*WHAT YOU ARE ASKED TO DO*. Transcribe the material from its first line onward, ending with the line that contains "right wrist: (429, 823)" and adding nothing beyond it.

*DATASET CONTENT*.

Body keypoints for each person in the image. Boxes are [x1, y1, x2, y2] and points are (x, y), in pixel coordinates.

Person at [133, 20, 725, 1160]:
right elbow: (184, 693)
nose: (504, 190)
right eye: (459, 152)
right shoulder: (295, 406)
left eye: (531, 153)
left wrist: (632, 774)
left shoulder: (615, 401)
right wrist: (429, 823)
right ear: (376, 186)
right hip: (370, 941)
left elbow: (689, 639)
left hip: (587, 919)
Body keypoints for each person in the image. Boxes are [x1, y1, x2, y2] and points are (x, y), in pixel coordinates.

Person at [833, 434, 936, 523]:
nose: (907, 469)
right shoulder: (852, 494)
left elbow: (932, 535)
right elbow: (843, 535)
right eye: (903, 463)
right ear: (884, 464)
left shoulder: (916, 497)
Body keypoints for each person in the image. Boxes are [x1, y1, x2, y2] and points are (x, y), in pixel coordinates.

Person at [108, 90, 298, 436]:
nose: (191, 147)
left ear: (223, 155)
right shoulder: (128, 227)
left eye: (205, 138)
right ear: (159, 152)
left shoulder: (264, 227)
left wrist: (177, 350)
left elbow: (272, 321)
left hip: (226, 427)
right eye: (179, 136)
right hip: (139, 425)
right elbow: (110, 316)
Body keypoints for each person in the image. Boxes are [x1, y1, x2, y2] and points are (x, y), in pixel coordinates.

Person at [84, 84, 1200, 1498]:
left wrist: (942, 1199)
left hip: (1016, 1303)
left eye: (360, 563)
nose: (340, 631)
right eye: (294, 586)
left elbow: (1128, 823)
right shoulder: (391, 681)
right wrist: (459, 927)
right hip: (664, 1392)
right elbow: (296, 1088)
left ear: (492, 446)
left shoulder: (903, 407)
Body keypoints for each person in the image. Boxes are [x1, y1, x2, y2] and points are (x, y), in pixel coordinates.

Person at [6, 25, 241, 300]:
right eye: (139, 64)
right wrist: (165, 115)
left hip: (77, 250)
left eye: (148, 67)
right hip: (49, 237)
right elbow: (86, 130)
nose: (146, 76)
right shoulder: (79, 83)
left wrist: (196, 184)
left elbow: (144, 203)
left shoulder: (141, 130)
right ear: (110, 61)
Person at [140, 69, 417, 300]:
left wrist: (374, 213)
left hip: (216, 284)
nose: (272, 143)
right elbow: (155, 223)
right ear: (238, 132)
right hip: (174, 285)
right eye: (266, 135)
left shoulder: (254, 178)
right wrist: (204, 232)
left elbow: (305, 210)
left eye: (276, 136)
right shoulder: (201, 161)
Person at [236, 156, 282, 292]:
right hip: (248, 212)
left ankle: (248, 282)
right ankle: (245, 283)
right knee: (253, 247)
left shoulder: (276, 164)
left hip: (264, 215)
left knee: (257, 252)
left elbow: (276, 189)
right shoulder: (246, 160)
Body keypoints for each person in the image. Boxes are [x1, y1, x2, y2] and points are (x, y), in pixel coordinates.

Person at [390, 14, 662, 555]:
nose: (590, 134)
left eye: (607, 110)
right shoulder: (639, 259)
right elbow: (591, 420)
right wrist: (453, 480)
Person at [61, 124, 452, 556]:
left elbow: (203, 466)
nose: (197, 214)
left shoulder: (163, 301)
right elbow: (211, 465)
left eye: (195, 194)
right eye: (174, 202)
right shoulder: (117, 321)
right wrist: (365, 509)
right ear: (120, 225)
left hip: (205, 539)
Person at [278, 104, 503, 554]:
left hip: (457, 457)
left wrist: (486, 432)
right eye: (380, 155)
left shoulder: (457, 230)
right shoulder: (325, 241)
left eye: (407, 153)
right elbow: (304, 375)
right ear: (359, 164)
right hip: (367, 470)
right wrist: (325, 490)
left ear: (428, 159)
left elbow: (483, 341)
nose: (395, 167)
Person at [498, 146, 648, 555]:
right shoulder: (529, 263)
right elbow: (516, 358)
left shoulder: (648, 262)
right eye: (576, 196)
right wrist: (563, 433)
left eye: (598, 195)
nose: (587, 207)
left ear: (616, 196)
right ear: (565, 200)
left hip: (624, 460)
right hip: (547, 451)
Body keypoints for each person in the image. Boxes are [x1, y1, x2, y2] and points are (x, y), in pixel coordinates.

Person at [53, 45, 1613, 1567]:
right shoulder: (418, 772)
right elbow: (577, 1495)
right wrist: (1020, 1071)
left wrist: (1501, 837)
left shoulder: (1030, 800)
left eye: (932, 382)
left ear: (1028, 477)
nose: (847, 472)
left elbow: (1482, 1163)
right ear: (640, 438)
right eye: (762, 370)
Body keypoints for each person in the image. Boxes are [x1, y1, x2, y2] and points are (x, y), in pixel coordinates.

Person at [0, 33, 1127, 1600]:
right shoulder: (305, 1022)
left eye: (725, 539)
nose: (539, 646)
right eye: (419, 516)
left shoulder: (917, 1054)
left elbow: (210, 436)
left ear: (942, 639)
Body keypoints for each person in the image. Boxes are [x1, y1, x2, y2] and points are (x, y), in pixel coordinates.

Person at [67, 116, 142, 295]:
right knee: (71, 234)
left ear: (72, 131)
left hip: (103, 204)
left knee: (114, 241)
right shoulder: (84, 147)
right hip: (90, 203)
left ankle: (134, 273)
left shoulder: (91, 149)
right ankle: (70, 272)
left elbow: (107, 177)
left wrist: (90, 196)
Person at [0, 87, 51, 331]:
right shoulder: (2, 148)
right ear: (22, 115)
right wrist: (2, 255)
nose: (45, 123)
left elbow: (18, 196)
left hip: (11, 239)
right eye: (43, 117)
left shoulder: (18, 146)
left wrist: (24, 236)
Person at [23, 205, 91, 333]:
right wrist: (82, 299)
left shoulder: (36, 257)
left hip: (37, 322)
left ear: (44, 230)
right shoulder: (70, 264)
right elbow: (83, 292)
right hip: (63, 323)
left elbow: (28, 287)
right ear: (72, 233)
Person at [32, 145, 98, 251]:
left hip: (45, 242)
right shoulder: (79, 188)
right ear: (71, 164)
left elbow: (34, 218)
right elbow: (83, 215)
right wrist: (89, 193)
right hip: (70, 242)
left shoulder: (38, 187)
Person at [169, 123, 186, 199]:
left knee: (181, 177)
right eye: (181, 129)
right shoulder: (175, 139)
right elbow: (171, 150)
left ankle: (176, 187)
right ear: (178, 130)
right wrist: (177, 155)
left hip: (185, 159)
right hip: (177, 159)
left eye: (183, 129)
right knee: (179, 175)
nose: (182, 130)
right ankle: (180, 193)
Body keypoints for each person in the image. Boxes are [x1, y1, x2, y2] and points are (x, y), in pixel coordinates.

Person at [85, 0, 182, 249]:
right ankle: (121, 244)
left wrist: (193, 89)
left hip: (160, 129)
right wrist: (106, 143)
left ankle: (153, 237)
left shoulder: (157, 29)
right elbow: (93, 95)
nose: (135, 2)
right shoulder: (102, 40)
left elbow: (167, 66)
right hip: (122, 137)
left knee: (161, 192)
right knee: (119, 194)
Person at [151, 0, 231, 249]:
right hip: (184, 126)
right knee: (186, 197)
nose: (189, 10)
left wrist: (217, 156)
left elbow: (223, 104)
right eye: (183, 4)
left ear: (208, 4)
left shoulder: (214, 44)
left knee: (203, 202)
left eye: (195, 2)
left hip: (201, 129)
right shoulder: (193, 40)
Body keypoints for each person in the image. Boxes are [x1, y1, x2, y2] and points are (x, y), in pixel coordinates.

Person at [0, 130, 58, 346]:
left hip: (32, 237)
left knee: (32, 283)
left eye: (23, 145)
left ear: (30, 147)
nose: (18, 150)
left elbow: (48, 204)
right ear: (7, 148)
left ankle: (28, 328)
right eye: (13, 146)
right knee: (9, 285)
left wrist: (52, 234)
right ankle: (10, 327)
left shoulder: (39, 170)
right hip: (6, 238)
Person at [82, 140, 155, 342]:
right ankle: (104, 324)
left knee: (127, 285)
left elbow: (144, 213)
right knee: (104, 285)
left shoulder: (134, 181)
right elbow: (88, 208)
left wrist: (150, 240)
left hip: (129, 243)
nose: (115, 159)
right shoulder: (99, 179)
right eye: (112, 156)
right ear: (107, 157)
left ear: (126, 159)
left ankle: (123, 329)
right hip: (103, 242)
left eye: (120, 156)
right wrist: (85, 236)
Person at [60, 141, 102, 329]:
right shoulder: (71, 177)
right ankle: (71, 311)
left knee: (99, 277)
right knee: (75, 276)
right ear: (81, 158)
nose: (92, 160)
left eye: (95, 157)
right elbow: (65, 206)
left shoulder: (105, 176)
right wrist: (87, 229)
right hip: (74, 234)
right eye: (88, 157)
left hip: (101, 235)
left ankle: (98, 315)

*FINISHED EXERCISE*.
Body keypoints for each person in the image. Boxes are [x1, y1, x2, y2] and points are (x, y), in pixel coordinates.

Person at [133, 20, 725, 1160]:
right elbow: (184, 693)
nose: (504, 190)
right eye: (459, 152)
right shoulder: (295, 406)
left eye: (531, 153)
left wrist: (632, 774)
left shoulder: (615, 401)
right wrist: (429, 823)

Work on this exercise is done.